Speaking on BBC Radio 4’s Today programme, Ms Soubry said no Tory MP would vote against the Bill next week, making the threats made by party whips an “absolute nonsense”.

However, Ms May insisted she and other pro-EU Conservatives would carry out their democratic duty to scrutinise legislation, put down amendments and attempt to win concessions.

“I don’t know of any Conservative member of Parliament that isn’t going to vote for this Bill at second reading,” Ms Soubry said.

“I thought we had abandoned this sort of rather bullish, macho way of doing business over Brexit.

“We lost our majority, so everything has changed, and one of the reasons I think we lost our majority was because of that rather silly, foolish, bullish attitude as I describe it.”

Ms Soubry added: “There is nothing weird, and there is certainly nothing treacherous, about putting down amendments and then speaking to them and indeed voting on them. It’s called democracy.”

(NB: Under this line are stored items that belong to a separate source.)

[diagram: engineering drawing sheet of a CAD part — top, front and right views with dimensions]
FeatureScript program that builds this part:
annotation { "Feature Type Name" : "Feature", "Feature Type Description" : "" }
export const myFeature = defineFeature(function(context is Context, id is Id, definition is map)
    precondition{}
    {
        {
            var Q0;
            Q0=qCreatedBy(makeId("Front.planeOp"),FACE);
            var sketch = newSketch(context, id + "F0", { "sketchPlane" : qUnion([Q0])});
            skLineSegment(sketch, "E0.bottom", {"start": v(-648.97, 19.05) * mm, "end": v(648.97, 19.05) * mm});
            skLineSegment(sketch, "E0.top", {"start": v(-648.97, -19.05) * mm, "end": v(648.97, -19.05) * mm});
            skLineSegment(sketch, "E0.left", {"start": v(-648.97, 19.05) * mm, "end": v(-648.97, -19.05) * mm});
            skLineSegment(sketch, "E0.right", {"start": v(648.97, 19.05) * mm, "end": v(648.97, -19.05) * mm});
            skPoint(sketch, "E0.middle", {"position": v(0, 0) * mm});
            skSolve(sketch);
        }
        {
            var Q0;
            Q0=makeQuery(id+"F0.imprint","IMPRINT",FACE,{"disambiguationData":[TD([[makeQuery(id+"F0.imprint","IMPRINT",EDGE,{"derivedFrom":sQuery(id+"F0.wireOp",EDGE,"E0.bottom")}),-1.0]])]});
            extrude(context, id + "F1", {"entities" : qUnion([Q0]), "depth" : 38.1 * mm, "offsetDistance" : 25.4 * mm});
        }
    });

Some Conservatives have suggested the threats and arm-twisting will backfire by increasing the chances of Ms May facing a leadership challenge this autumn.

If 47 Tory MPs - 15 per cent – send letters to Graham Brady, the chairman of the backbench 1922 committee, expressing no confidence in her, a contest must be called.

Damian Green, the effective deputy prime minister, ordered Tory MPs to get behind the Bill to “respect the will of the people and get the best possible deal for Britain”.

“No Conservative wants a bad Brexit deal, or to do anything that increases the threat of a Corbyn government,” he warned.